Is this threadless headset using an expansion plug? How do I get the stem off?
I loosened and loosened the bolt on the adjusting cap on this threadless stem as far as it would go, expecting the bolt to eventually come out and reveal a star fangled nut underneath, but it just stayed there, and a cone fell out of the bottom of the headtube. The bolt spins completely freely, but the adjusting cap doesn't want to come out. Here is a photo of my stem:
You can see the space under the blue adjusting cap -- when I look in there, I can see there's a spring under the cap (when I push the cap or the bolt down, I feel the spring resist), and in the foreground, you can see the cone that fell out of the bottom. I'm assuming that what I've got here is an expansion plug system. I think it's the LOOK-style expander plug mentioned in this thread: http://www.bikeforums.net/showthread...-expander-bolt
Note that they point out the visible spring, which I've definitely got. The Park instructions only talk about the two-bolt, springless type:
With the two-bolt type, the top cap should come off, revealing a hollow bolt underneath which I need to loosen. I think I understand that the LOOK style has only one bolt which goes through the adjusting cap, top cone, and bottom cone.
How do I get this stem off? Is it loosened all the way now, and I just need to use lube and strength to get it off? If so, where do I pry? I've tried prying directly underneath the blue top cap, with the stem bolts loosened, but the top cap didn't seem to budge, and I didn't want to force it too much. If this was a threaded stem, I'd flip the bike upside down and spray a ton of solvent into the headtube, then pull and twist on the stem like crazy. I could try that here, but am I prying in the right place? Should I shove a wooden dowel in the bottom of the headtube and tap it?
FYI, this is on a KHS Montana Descent with Rock Shox Mag 21 fork. The SN dates the frame to January, 1996, but the Deore XT RD and Alivio rapidfire brifters date to '99-'02.

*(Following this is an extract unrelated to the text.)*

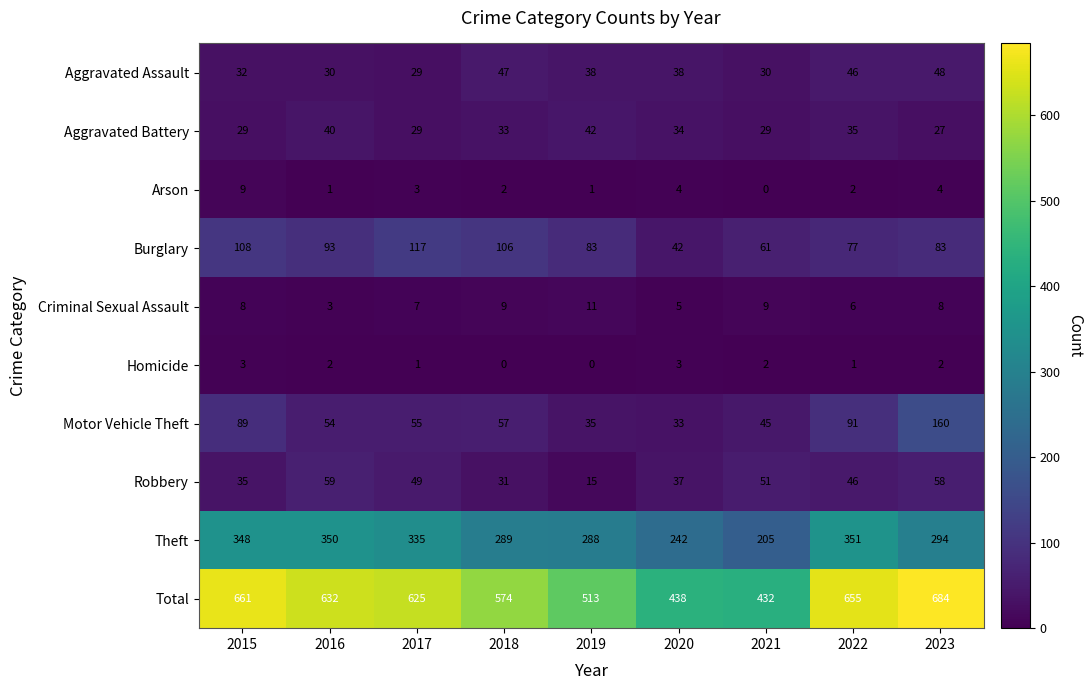

How many categories are shown in the chart?

9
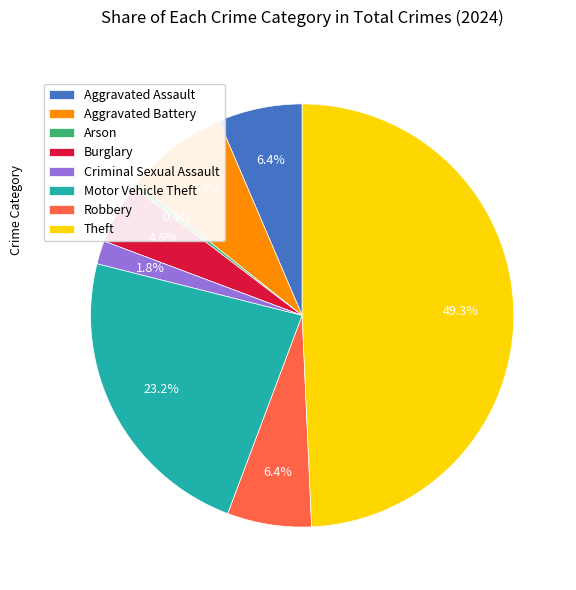

Combined, do Motor Vehicle Theft and Criminal Sexual Assault account for over 50%?

No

I've only ever worked with star-fangled nut threadless and traditional threaded, so this is a new one for me. Any help or insight into this thing is greatly appreciated!
Last edited by pocky; 07-28-11 at 01:42 PM.
Sounds like you have somthing 'like' a FSA Connex expansion bolt, which probably is now stuck with it's own suction. Thinking that all you will probably need is to lever the top cap up, but this may be damaged in the process; the dowl idea is good too.
When you get it out, would go back to the Star nut, as apart from carbon steerers, these are more reliable then expander bolts, I used a Connex BITD with a Mag 21 Sl Ti, and it was soon replaced with a Star nut.
Thanks for the advice, Jim. Are people really expected to have to remove the entire expansion plug on these things just to swap a stem? I suppose if prying the crap out of the top cap damages it, I don't care too much because I'll presumably want to replace it with a star nut anyway, like you said. I'll douse it in penetrating oil and/or WD-40 and/or boiling water to hopefully make the prying/tapping easier.
The Expansion plug 'should' just slide out when the pressure is release from it, in your case, it appears to have stuck / is corroded in place. The problem I had with them BITD was they always loosend up really quick, just the opposite of the issue you are having.
OK, so I pried some more and managed to get the adjustment cap off, but not in the way we both expected:
The hex-shaped stretch in the sheet metal is from the hex nut that was on the top cap bolt, stuck there but turning freely under that hole when I was trying to just unscrew the bolt. By prying, I stretched the hole to accommodate the hex bolt coming out the top.
I tried tapping the plug out, but it was still stuck. Rather than trying more, I figured that now that I can swap stems, I don't really care to get the plug out and replace it with a star nut, though, so this is just fine.
I don't believe the hole being small enough to *not* allow the bolt to come out with the hex nut serves any real mechanical purpose -- it was just small to make sure everything (including the cone at the bottom of the plug) stays together when you loosen everything enough to pull the (non-seized) expansion plug out. I don't really believe the hex bolt serves any mechanical purpose either -- it too is just there to keep the assembly together when you pull the whole plug out.
By making the hole big enough to take the bolt out all the way and fully release the adjustment cap, I've done exactly what I wanted: created an easy way to swap stems. The only inconvenience is getting the bottom cone back in through the bottom of the steerer. For that, I stuck a sticky-side-out ball of duct tape at the top of a metal rod, lubed up the top of the cone, and stuck the sticky rod end on the bottom of the cone:
I put the new stem on and lined the cone up against the bottom of the plug while turning the bolt to get it threaded into the cone. Now I don't really have to ever get the plug assembly unstuck -- I can leave it in there stuck in there permanently and unthread the whole bolt to swap stems as long as I remember to use this trick to replace the bottom cone.
Anyone see any reason why this would ever be an issue? I could presumably even remove the hex nut altogether.
But for now, I put all the parts back in just as before -- I stuffed the bolt and nut back in the hole and folded down the thin metal edges of the hole again to make everything reasonably smooth before tightening down the cap to get the headset adjusted well again.